Tamoxifen behaves as an agonist in GPR30-positive cells, resulting in activation of pro-survival signaling pathways such as ERK and PI3K/Akt [11, 13, 17]. Therefore, on one hand, this activation may be detrimental for GPR30-positive patients receiving tamoxifen. On the other hand, a brain tumor cell line model demonstrated that the biological effect of tamoxifen is dose dependent with high doses of tamoxifen resulting in an increase of glioma cell apoptosis, suppression of tumor growth in vivo and improvement of survival in glioma xenograft models as a result of activation of pro-apoptotic genes, including NF-κB and its targets genes [30]. Furthermore, GPR30 over-expression inhibits urothelial cell proliferation as a result of decreased cyclin D1 expression [31]. Given the protective effect of GPR30 expression observed in our study, we performed a subset analysis in our ER/PR-positive patients that received tamoxifen to analyze the effect of GPR30 expression in those patients. Although we found a trend for improved OS and DFS in GPR30-positive as compared to GPR30-negative patients, it did not reach statistical significance (data not shown) probably due to the small size of samples. Further analyses in a larger population are needed to confirm whether GPR30 may activate pro-apoptotic or anti-proliferative mechanisms that may result in a better response in ER/PR-positive patients treated with tamoxifen. Whether the same NF-κB or cyclin D pathways are activated in IBC patients remains unknown; ongoing studies in our group will clarify these associations.

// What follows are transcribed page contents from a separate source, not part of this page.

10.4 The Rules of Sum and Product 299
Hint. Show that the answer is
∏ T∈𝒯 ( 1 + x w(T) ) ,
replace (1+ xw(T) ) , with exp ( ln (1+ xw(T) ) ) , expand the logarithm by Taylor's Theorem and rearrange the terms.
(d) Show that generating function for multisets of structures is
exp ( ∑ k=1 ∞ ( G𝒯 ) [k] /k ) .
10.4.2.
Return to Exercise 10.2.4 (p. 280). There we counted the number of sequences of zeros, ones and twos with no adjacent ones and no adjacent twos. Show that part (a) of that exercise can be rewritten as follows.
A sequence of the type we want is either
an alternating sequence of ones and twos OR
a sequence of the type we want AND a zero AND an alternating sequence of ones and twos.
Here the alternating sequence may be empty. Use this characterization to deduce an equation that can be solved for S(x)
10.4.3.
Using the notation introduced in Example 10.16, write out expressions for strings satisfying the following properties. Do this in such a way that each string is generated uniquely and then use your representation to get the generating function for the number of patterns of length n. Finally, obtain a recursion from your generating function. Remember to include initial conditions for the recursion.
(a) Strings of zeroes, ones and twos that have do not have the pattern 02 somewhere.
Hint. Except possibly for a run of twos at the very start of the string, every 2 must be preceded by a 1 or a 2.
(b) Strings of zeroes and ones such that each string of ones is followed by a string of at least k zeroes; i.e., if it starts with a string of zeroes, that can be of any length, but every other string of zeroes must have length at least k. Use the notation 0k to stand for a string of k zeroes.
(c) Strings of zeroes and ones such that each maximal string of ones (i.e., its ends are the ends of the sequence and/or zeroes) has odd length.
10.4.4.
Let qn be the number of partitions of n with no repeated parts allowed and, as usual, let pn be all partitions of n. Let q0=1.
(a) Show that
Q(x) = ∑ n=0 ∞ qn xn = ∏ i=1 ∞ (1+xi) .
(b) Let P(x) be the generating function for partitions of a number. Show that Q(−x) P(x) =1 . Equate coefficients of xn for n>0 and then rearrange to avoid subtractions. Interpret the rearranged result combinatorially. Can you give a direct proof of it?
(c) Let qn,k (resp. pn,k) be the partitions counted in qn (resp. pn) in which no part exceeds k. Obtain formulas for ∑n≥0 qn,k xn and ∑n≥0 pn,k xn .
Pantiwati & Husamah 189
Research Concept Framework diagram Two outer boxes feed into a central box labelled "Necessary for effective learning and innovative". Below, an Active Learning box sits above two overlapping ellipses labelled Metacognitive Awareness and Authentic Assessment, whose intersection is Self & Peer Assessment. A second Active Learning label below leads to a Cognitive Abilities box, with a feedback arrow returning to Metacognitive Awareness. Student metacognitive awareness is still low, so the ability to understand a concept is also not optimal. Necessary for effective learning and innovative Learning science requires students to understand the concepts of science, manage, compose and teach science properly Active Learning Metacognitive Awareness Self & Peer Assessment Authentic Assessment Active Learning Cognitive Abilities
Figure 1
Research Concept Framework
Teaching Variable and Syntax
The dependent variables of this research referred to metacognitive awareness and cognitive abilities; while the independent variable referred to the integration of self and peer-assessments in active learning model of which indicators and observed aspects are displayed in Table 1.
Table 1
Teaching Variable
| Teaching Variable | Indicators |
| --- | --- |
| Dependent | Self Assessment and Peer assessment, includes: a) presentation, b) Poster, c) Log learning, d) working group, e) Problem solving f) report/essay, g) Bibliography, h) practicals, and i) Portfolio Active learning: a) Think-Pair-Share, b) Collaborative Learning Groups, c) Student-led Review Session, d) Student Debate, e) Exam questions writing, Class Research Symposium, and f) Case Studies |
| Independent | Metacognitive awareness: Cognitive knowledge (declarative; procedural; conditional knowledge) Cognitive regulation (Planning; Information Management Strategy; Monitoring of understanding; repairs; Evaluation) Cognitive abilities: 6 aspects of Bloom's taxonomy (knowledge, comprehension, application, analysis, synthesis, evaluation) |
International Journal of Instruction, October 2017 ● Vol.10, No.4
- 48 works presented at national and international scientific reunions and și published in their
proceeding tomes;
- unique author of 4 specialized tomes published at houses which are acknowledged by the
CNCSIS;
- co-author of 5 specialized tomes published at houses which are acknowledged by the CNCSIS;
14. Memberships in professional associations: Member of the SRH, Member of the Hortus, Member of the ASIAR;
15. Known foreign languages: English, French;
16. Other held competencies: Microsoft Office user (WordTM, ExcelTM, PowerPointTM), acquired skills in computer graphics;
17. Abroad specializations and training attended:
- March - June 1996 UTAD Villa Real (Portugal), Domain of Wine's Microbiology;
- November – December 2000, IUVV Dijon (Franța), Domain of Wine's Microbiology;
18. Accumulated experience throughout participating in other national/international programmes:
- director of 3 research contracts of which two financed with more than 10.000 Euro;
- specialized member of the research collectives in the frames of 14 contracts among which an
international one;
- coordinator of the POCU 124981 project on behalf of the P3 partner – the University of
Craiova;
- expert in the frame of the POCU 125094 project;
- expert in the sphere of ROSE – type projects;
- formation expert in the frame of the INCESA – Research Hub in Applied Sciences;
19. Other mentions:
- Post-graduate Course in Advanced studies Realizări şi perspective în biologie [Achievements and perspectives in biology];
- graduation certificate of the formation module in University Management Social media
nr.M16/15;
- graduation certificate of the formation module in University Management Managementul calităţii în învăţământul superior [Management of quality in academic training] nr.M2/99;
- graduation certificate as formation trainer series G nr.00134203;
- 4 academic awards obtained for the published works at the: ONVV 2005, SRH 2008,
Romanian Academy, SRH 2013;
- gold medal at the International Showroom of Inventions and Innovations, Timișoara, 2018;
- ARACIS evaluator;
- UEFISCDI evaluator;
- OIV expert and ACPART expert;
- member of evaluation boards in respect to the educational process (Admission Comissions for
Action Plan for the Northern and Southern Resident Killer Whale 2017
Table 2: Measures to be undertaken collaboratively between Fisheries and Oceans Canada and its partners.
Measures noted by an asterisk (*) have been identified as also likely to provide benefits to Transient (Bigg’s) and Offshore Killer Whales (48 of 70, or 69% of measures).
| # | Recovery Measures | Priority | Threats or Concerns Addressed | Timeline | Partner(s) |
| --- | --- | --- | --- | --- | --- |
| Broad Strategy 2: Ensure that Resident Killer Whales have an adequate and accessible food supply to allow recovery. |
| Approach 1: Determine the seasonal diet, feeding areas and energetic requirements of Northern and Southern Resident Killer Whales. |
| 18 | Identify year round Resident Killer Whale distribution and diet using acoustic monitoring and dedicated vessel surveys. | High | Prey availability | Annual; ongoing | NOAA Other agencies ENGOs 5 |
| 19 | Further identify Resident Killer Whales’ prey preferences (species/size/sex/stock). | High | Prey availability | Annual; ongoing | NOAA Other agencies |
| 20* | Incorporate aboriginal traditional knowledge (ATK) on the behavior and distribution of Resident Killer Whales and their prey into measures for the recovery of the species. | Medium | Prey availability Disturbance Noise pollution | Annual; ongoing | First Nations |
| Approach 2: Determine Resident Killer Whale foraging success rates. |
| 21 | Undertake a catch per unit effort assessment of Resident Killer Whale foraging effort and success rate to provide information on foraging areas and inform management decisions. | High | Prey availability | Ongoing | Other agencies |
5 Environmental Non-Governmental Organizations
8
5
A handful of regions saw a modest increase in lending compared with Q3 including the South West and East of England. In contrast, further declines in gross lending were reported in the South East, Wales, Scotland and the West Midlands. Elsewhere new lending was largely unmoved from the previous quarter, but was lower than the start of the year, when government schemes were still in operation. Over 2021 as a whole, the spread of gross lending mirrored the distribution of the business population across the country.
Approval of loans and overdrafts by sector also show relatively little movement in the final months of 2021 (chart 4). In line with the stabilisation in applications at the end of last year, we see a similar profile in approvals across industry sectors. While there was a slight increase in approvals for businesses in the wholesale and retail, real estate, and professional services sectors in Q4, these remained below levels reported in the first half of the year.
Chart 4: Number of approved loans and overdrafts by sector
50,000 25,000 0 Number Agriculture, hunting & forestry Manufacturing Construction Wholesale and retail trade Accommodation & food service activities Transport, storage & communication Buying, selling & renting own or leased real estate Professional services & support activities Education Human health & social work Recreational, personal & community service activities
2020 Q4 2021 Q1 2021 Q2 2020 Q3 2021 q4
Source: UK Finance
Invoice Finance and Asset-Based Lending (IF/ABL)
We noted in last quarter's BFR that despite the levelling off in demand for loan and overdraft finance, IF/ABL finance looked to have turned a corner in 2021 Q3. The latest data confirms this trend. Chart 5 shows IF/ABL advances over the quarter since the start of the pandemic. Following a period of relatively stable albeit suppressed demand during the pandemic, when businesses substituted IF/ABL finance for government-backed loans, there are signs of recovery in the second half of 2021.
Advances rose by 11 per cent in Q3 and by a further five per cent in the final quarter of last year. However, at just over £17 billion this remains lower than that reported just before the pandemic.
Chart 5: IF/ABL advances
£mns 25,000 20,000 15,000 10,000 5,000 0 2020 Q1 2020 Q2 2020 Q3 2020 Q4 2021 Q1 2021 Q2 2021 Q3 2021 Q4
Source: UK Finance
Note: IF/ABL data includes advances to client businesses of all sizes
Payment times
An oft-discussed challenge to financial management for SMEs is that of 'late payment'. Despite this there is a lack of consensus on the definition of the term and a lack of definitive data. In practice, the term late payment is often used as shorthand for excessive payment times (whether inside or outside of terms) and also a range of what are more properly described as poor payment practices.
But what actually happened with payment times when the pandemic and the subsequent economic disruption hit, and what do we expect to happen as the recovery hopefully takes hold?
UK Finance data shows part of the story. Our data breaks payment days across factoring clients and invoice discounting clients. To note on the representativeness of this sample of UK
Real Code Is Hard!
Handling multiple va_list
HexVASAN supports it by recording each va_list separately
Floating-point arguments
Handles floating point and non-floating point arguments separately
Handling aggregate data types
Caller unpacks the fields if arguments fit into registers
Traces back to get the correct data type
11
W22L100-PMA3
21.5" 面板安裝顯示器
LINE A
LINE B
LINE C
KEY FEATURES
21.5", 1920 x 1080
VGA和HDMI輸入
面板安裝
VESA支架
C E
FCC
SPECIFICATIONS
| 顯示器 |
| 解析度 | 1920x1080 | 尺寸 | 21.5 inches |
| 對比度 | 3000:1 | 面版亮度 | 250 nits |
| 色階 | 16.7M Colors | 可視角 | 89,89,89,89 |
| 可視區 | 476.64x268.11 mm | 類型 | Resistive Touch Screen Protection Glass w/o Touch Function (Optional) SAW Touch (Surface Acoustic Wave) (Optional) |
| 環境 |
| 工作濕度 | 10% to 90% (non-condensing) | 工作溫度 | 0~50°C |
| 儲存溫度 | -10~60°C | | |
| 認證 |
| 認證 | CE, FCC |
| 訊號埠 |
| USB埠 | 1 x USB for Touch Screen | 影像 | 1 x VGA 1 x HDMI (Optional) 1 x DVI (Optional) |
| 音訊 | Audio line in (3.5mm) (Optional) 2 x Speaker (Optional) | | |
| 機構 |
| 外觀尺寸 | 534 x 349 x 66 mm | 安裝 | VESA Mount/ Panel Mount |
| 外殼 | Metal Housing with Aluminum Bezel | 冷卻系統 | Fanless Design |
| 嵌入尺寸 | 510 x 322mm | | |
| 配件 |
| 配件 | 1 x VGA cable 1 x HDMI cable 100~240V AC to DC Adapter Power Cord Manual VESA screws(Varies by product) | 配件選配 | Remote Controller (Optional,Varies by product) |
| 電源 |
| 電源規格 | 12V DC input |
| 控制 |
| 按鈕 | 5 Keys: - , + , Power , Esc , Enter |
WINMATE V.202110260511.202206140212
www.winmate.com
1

A word of caution should be taken when analyzing these results: our study has the drawbacks inherent to retrospective studies and the small size of samples. Notwithstanding these limitations, the description by our group of a specific GPR30 agonist (G1) and antagonist (G15) [32, 33] fuels our enthusiasm to further assess the effects and mechanisms of action of both agents in IBC cell lines and tumor xenografts.